Start of SUPPLIED INFORMATION

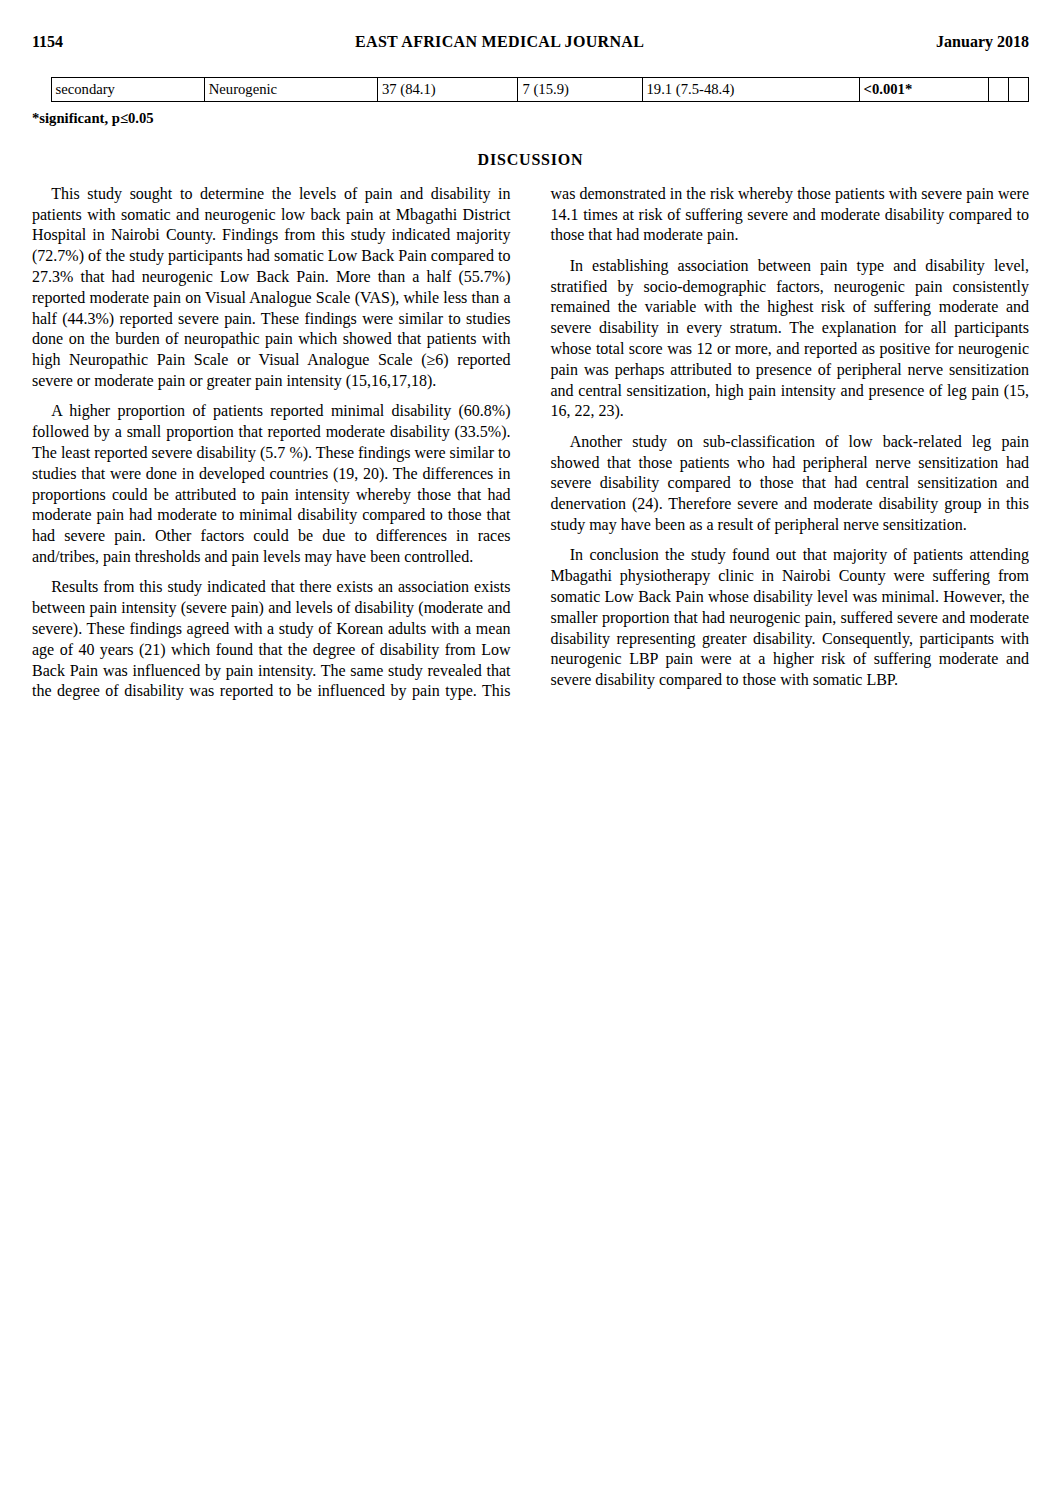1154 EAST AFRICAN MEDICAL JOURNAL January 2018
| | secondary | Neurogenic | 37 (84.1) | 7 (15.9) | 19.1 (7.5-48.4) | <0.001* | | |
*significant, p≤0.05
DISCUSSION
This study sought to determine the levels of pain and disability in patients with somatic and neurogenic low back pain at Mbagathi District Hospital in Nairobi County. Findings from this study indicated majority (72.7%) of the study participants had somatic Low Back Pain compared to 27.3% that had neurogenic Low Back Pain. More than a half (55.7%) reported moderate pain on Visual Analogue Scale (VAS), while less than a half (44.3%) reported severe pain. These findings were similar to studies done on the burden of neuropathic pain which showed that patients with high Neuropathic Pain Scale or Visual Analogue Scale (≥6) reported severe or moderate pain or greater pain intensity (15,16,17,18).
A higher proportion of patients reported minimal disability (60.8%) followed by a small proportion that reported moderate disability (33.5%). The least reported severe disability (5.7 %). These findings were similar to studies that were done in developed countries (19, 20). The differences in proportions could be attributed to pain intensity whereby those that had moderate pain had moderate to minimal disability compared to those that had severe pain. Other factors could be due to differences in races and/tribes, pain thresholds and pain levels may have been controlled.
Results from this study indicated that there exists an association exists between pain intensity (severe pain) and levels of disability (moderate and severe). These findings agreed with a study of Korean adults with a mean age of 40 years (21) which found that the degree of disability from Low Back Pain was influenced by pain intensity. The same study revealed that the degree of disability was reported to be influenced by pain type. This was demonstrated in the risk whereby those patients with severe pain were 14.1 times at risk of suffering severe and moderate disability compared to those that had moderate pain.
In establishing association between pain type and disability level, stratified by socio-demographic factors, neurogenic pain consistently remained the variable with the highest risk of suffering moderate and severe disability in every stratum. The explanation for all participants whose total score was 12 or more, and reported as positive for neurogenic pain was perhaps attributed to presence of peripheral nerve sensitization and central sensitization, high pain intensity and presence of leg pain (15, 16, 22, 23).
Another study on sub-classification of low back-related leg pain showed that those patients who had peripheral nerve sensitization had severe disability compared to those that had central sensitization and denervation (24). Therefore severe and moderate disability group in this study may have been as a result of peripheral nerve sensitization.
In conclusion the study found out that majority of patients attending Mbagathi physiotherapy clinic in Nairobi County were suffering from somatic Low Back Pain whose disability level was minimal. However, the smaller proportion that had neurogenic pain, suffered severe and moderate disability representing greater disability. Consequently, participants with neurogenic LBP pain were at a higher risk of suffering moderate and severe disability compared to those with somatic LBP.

End of SUPPLIED INFORMATION

WHAT YOU WILL DO ▸ A faithful, word-for-word copy of the data is needed; the pictures should not appear in it.

RESPONSE AREA ▸
1154 EAST AFRICAN MEDICAL JOURNAL January 2018
| | secondary | Neurogenic | 37 (84.1) | 7 (15.9) | 19.1 (7.5-48.4) | <0.001* | | |
*significant, p≤0.05
DISCUSSION
This study sought to determine the levels of pain and disability in patients with somatic and neurogenic low back pain at Mbagathi District Hospital in Nairobi County. Findings from this study indicated majority (72.7%) of the study participants had somatic Low Back Pain compared to 27.3% that had neurogenic Low Back Pain. More than a half (55.7%) reported moderate pain on Visual Analogue Scale (VAS), while less than a half (44.3%) reported severe pain. These findings were similar to studies done on the burden of neuropathic pain which showed that patients with high Neuropathic Pain Scale or Visual Analogue Scale (≥6) reported severe or moderate pain or greater pain intensity (15,16,17,18).
A higher proportion of patients reported minimal disability (60.8%) followed by a small proportion that reported moderate disability (33.5%). The least reported severe disability (5.7 %). These findings were similar to studies that were done in developed countries (19, 20). The differences in proportions could be attributed to pain intensity whereby those that had moderate pain had moderate to minimal disability compared to those that had severe pain. Other factors could be due to differences in races and/tribes, pain thresholds and pain levels may have been controlled.
Results from this study indicated that there exists an association exists between pain intensity (severe pain) and levels of disability (moderate and severe). These findings agreed with a study of Korean adults with a mean age of 40 years (21) which found that the degree of disability from Low Back Pain was influenced by pain intensity. The same study revealed that the degree of disability was reported to be influenced by pain type. This was demonstrated in the risk whereby those patients with severe pain were 14.1 times at risk of suffering severe and moderate disability compared to those that had moderate pain.
In establishing association between pain type and disability level, stratified by socio-demographic factors, neurogenic pain consistently remained the variable with the highest risk of suffering moderate and severe disability in every stratum. The explanation for all participants whose total score was 12 or more, and reported as positive for neurogenic pain was perhaps attributed to presence of peripheral nerve sensitization and central sensitization, high pain intensity and presence of leg pain (15, 16, 22, 23).
Another study on sub-classification of low back-related leg pain showed that those patients who had peripheral nerve sensitization had severe disability compared to those that had central sensitization and denervation (24). Therefore severe and moderate disability group in this study may have been as a result of peripheral nerve sensitization.
In conclusion the study found out that majority of patients attending Mbagathi physiotherapy clinic in Nairobi County were suffering from somatic Low Back Pain whose disability level was minimal. However, the smaller proportion that had neurogenic pain, suffered severe and moderate disability representing greater disability. Consequently, participants with neurogenic LBP pain were at a higher risk of suffering moderate and severe disability compared to those with somatic LBP.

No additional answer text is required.